Provided passage:
Muito legal. Precisava algo assim para meu cantil. Obrigado!

Got it buddy. Strange I can't find the message. But I read it in my email.
Will try to find it and reply you there.

Should I make the strap in continuity with the netting?
Or should I use a separate length of cord for it? I think the latter option would make it easier to determine length for shoulder sling but then what would I do with the edges of the netting?

1 reply

Make it continuous. Much easier to deal with.

I didn't understand a step in calculation for the strap. Don't know how to explain

Wow Nathan thanks for the quick reply. I'll have to understand that strap calculation.
Sorry forgot to mention that my main bottle is a 64oz growler. The other bottle is about 25oz.

Hey. Did anyone who make it still come online here? I want to ask how much length would I need for a shoulder strap so I don't run out of cord as I reach the top

1 reply

Depends on your strap. You could cross knot, snake knot, cobra knot, 4 strand diamond braid etc. A good tutorial on a diamond braid in about the length you would want for a strap is here:

Check out my comments above on length calculations.

Use a SHARP knife on a cutting board under it and cut it like a green onion. This will give you a really clean cut.

Scissors are another option, although you'll want SHARP scissors, not like the ones kids use in school, you don't stand a chance. Kitchen shears might work.

Not precise, but pretty B.A, cut it using paracord:

And he said 4 strands of 112". My bottle is thicker but maybe shorter. Is there a way to know what length strands I need before starting it? I'm really confused as I don't want to waste cord or run short of it. I want to make two pouches like this.

Records supplied:
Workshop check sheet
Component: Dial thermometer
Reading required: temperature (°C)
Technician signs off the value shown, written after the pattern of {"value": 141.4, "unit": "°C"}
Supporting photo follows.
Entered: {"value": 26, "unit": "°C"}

Task brief: Reproduce verbatim the portion of the paracord comment thread that opens with the words containing "Sorry forgot to" and closes with "really clean cut.".

Reply to the exercise:
Sorry forgot to mention that my main bottle is a 64oz growler. The other bottle is about 25oz.

Hey. Did anyone who make it still come online here? I want to ask how much length would I need for a shoulder strap so I don't run out of cord as I reach the top

1 reply

Depends on your strap. You could cross knot, snake knot, cobra knot, 4 strand diamond braid etc. A good tutorial on a diamond braid in about the length you would want for a strap is here:

Check out my comments above on length calculations.

Use a SHARP knife on a cutting board under it and cut it like a green onion. This will give you a really clean cut.